[Opening Exercise material section]

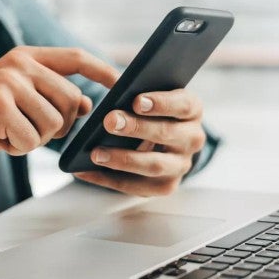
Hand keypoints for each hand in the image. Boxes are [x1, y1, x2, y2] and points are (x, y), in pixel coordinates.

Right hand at [0, 46, 119, 166]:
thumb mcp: (17, 100)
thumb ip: (50, 96)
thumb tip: (89, 106)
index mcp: (25, 57)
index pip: (75, 58)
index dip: (102, 71)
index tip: (121, 85)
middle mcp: (19, 63)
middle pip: (73, 100)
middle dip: (59, 126)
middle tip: (28, 130)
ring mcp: (9, 81)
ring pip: (55, 123)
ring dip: (35, 139)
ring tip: (7, 132)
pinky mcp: (0, 104)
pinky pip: (32, 138)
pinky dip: (17, 148)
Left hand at [75, 89, 204, 196]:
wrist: (163, 142)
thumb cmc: (151, 112)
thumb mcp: (151, 98)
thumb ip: (138, 94)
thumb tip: (114, 92)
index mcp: (192, 110)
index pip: (183, 105)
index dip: (161, 103)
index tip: (136, 100)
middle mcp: (192, 139)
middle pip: (166, 133)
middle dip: (136, 128)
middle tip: (109, 121)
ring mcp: (180, 165)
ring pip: (154, 164)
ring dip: (123, 159)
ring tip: (95, 153)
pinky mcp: (165, 186)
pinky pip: (136, 186)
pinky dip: (108, 179)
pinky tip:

[Closing Exercise material section]

→ What to produce
Using the listing, copy every line where the word "middle" shows up.

→ Exercise result
middle mcp: (19, 63)
middle pip: (73, 100)
middle dip: (59, 126)
middle tip: (28, 130)
middle mcp: (192, 139)
middle pip: (166, 133)
middle dip: (136, 128)
middle tip: (109, 121)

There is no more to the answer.